# Model Ship Cases



## marlinspike

Does any of the model makers on the site know where to purchase model ship cases: I have built a number of kits and would like to preserve them from dust etc. The other alternative are instructions on how to make a case.

Thanks Peter (marlinspike)


----------



## 6639

*model ship cases*

hi,if you contact me via email i can point you in the way of a site where you can find a number of outlets.it all depends on what you want to pay and also what you want them making out of.or I can give you some drawings of 3 that i am making at the moment for a variety of models that i am finishing.if you have access to workshop machinery ( a good friend) it's a lot cheeper than paying for them to be built.cheers,neil.


----------



## non descript

Nice one Neil. Well done and I am sure it will be appreciated. (Applause)


----------



## AndyJohannessen

Hey Marlinspike,
I make my cases from perspex,the stuff you get in 8x4ft sheets for shower doors/panels,available at you're local DY outlet at avery reasonable price.It can be cut quite easy with a jigsaw and holds together with eather superglue or the clear sealer (the rubber variety)used for making fishtanks,sealing windows etc.
Hope this helps.

Andy


----------



## duquesa

*model ship cases*

Try www.acrylicdisplaycases.co.uk

I've used these people and they are highly professional but not cheap.
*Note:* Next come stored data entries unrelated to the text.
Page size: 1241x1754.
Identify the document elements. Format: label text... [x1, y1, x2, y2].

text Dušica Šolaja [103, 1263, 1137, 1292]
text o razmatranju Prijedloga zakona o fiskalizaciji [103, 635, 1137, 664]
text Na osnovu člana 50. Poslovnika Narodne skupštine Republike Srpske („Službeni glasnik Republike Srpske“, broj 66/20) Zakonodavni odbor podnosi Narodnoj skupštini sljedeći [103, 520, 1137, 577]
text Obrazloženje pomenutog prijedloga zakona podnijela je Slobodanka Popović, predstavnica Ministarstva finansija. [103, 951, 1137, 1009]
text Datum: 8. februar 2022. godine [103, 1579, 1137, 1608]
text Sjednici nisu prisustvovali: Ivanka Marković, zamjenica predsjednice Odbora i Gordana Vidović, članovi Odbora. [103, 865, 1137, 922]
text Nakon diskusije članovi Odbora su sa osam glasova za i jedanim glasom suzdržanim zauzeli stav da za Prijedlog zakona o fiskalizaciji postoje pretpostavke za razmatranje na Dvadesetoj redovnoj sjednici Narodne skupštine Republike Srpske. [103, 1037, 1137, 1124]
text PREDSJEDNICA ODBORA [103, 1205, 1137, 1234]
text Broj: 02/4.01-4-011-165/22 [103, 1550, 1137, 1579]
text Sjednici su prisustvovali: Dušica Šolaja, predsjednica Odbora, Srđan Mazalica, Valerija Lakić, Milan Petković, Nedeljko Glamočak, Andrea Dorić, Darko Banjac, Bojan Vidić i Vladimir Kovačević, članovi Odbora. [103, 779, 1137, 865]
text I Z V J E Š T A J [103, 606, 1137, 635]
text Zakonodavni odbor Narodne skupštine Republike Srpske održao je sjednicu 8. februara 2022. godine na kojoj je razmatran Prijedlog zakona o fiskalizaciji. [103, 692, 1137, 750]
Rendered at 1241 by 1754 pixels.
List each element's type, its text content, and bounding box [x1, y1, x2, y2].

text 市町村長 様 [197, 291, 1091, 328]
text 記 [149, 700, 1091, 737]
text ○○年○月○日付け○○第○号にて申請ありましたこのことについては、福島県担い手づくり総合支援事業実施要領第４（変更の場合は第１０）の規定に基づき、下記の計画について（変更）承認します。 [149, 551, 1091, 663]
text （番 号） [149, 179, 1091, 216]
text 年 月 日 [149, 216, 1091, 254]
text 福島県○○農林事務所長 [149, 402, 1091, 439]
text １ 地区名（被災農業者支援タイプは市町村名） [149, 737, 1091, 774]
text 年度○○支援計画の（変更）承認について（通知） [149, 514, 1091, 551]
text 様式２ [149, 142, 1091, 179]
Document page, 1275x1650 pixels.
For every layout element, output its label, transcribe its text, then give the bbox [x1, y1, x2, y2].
You get a ready made case to your own spec.


----------



## trawlercook

hi peter i have bought old fish tanks turn them upside down get a nice piece of wood paint it or stain it or you can even cover it in blue felt that you cover pool tables with.thats the cheapest quickest and very good results even if you have to replace a piece of glass.hope this helps
regards colin


----------



## Shipbuilder

The cheapest & best way is to make it yourself:


----------



## KevinR

I have built many museum-quality model ships, mostly around 4 ft. long (1/100 scale.) I get the perspex cases made by the local plastics factory - they fold the top corners round, then fit the ends, leaving an open bottom. This method avoids the (ugly?) wooden corner pieces which hide the joins of the conventional glass cases, the effect is very nice indeed. 
I then put the case onto a sheet of plywood and draw round the bottom.
This ply bottom is then cut out.
Go to your local picture frame shop and purchase some suitable picture framing material.
You now need a circular saw: - cut the groove in the framing of a size to accept the ply base, then join the sides and ends of the picture frame, to accept the ply base. Glue up the frame, then tack on the ply base.
Finally, cover the ply base in the material of choice.
I also usually have a 1" deep by 4" wide tongue left in the middle of each of the perspex end panels, these fit through slots in the base, and can be secured below by screws, so the perspex case is not removeable or knocked off accidentally. In fact, I can lift my models by gripping the case, as the case is so well secured and light. If access is required to the model, it is a simple matter of removing the screws from below.
Finally, any scratches can be removed by rubbing with Brasso.


----------



## Shipbuilder

I have been building models in display cases for a number of years now (click on Miniature Merchant Ships below for examples, or see FRAMLINGTON COURT case above) & although I do not enjoy the task of putting wooden edges to the display case corners, I find that that is what the people who buy my models want, as wood veneer adds a "touch of class" (their words not mine). I abandoned glass long ago because it was subject to breaking in transit. Also, I find perspex rather unsatisfactory, so use high quality 3mm acrylic sheet which is opticaly clearer than glass. It would be interesting to find out what Marlinspike has decided upon after all this advice.


----------



## 6639

I must say, shipbuilder that the case you show is the most professional case I have seen and really looks very well. could you please send me a diagram by pm as to how you put them together, and what you use for constructing them. there must be an easier and more cost efective way of doing them other than the way |I do with solid mahogany frames, rebated and beaded. it is also very time consuming. thanks,neil.


----------



## Shipbuilder

Thanks for comments Neil. The cost of building a case like this is little more than the cost of the acrylic. I have replied with PM giving details of building of these cases. It takes about four hours altogether, but the cases are usually quite small. Same techniques can be used to build bigger cases.
Bob


----------